- Born: 2 February 2004 (age 22) Rennes, France

Gymnastics career
- Discipline: Rhythmic gymnastics
- Country represented: France (2019-)
- Club: ASPTT Nice GR
- Head coach: Anna Baranova
- Assistant coach: Sara Bayón
- Former coaches: Alexia Laffage, Thierry Tochon, Irina Slitenko, Ludmila Pyankova
- Choreographer: Gregory Milan
- Medal record
Rhythmic gymnastics
Representing France
| Event | 1st | 2nd | 3rd |
| FIG World Cup | 1 | 2 | 5 |
| Total | 1 | 2 | 5 |

= Eleonore Caburet =

French rhythmic gymnast (born 2004)

Eleonore Caburet (born 2 February 2004) is a French rhythmic gymnast, member of the French national group.

== Personal life ==
Caburet took up rhythmic gymnastics at age six, she was initially interested in dance as her mother worked as a dance teacher, as she was getting bored of it her sister showed her a video of a Russian gymnast and she fell in love with the sport.
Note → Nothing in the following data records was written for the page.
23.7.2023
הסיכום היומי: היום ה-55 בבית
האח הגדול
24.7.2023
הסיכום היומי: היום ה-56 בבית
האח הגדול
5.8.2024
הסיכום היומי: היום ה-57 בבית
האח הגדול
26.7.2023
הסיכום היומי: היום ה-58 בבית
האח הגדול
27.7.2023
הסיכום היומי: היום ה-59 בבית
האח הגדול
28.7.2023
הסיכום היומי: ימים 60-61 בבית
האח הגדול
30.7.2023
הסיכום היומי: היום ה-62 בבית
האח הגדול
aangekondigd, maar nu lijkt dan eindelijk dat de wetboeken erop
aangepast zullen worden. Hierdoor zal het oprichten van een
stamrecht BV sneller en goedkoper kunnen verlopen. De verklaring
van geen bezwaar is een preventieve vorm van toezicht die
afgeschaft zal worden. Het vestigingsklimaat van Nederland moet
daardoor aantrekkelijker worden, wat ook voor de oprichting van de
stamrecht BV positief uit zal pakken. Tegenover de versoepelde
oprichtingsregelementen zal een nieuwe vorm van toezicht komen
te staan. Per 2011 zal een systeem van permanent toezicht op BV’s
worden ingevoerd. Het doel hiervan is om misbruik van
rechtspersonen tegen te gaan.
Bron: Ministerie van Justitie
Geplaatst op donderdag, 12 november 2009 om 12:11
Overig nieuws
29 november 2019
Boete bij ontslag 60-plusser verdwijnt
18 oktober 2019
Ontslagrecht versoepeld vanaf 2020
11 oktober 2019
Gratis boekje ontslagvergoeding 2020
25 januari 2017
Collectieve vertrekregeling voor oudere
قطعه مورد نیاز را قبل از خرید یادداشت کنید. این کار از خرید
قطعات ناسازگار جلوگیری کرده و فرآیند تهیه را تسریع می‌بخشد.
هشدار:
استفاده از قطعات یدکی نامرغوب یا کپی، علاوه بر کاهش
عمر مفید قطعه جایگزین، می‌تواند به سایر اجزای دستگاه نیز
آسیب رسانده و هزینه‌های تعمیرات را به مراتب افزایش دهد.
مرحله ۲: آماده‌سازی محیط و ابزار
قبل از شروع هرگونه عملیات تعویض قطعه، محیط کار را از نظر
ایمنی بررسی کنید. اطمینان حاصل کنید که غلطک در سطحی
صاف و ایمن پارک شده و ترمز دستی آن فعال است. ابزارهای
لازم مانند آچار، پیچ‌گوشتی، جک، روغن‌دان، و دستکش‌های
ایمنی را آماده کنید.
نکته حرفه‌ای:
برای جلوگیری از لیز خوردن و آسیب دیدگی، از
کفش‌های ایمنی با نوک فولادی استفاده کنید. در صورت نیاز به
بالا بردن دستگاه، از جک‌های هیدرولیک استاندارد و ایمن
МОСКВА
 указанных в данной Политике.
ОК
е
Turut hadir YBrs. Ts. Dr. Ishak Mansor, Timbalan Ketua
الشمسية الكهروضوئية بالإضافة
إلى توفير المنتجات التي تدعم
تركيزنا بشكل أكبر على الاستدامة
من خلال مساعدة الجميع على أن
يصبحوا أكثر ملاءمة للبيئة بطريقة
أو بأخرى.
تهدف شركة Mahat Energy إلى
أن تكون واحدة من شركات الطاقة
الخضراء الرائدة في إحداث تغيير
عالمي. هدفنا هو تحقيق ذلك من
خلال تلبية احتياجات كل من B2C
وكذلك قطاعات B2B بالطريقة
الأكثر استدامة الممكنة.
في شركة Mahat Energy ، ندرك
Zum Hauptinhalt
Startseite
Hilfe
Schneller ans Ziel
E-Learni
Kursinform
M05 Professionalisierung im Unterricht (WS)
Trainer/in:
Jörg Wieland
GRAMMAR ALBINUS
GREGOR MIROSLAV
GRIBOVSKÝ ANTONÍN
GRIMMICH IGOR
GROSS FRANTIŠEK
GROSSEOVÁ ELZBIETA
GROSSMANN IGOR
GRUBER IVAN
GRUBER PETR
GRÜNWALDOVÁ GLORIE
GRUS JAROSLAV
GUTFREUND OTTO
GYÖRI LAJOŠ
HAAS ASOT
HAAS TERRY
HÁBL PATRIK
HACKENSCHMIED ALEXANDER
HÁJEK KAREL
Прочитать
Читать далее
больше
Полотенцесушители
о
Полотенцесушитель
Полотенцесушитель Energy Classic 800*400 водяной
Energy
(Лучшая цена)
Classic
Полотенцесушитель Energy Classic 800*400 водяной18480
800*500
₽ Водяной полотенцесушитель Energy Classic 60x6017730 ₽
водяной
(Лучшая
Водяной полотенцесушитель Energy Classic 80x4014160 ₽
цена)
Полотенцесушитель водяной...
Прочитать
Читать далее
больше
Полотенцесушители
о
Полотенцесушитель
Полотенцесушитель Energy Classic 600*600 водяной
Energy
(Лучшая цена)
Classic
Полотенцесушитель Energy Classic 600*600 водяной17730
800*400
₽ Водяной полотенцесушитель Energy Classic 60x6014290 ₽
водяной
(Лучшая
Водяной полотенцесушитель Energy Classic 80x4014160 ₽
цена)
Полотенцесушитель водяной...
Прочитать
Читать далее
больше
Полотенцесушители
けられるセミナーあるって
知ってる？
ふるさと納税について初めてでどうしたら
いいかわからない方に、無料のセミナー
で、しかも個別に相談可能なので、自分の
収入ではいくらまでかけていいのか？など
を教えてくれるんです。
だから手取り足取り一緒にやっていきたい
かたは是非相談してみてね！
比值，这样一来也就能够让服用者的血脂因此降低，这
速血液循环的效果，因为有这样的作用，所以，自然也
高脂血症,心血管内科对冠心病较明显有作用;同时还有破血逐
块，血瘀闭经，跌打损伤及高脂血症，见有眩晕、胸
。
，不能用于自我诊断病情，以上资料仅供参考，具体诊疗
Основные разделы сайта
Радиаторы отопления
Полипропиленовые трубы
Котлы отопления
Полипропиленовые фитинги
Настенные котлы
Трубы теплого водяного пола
Her ambition is to be part of the French group that will compete at the Olympic Games 2024 in Paris. Her favourite apparatuses are ball and clubs. Outside the sporting hall her hobbies are drawing, painting and reading. She plans to study law or political sciences, she speaks French, English and Spanish.

== Career ==
Eleonore was included into the national senior group in 2019, she now trains for 40 hours per week at the National Institute for Sport, Expertise and Performance [INSEP] in Paris.
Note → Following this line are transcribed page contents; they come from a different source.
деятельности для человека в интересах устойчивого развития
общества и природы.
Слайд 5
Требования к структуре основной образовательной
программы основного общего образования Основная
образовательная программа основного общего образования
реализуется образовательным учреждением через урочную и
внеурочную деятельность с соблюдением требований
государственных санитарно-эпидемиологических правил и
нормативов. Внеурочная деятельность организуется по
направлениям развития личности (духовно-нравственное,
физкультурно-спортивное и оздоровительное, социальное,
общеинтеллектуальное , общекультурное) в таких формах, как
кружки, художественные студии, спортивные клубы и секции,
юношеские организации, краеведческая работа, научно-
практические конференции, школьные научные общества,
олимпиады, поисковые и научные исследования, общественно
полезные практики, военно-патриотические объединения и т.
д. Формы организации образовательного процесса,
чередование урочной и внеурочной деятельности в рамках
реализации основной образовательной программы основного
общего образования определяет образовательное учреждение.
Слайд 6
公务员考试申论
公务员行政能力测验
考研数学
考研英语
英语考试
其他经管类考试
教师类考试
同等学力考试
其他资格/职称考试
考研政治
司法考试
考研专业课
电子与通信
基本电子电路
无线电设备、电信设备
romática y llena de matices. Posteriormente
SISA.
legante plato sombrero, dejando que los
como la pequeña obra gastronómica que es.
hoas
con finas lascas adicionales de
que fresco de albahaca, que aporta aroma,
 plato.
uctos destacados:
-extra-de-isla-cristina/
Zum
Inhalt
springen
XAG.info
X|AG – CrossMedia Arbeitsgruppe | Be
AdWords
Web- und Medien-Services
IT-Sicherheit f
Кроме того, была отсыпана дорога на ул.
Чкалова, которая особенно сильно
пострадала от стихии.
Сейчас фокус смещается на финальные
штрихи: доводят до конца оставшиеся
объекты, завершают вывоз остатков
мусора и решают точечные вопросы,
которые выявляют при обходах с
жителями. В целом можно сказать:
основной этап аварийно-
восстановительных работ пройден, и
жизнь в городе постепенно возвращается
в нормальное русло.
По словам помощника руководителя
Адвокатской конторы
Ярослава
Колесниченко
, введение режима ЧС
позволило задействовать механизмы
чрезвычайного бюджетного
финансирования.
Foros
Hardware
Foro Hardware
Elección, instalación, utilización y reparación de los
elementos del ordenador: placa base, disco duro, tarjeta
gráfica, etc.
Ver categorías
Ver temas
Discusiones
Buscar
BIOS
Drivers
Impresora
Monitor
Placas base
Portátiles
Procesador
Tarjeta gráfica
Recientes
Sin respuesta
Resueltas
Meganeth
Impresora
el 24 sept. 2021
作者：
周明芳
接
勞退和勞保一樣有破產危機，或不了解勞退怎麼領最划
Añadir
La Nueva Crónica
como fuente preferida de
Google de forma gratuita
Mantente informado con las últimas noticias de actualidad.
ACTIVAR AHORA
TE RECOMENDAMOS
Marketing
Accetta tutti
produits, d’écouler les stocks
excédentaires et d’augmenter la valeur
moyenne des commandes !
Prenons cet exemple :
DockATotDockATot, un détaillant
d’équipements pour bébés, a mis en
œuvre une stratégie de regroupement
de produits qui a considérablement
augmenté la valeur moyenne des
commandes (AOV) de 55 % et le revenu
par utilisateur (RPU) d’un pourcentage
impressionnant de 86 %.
She made it to the starting five in 2022, debuting at the World Cup in Athens where the group won All-Around gold. One month later, in April, they won bronze in both the All-Around and 5 hoops in Sofia. In June Eleonore and the group travelled to Pesaro, being 6th in the All-Around and 4th with 5 hoops. Ten days later she competed at the 2022 European Championships in Tel Aviv along the senior group, seniors Hélène Karbanov and Lily Ramonatxo and juniors Chloé Ineze, Shana Loxton-Vernaton, Margot Tran, where France was 6th in the All-Around, 7th in the 5 hoops final and 5th in the 3 ribbons + 2 balls' one. In September Caburet made her World Championships debut in Sofia along Emma Delaine, Ainhoa Dot, Manelle Inaho, Ashley Julien, Lozea Vilarino and the two individuals Hélène Karbanov and Maelle Millet, taking 11th place in the All-Around.

In 2023 the group was 8th in the All-Around and 5th with 3 balls + 2 ribbons in Athens, in Sofia they won 3 bronze medals. In April she competed in Baku, the group was 8th in the All-Around and 6th with hoops. In April the girls won all the gold medals at the tournament in Thiais. It was later revealed she was among the selected gymnasts for the European Championships in Baku along Emma Delaine, Manelle Inaho, Lozea Vilarino, Celia Joseph-Noel, Justine Lavit and the individuals Hélène Karbanov and Maelle Millet. In May, at the stage in Portimão, they won a silver medal in the 3 ribbon and 2 hoops final.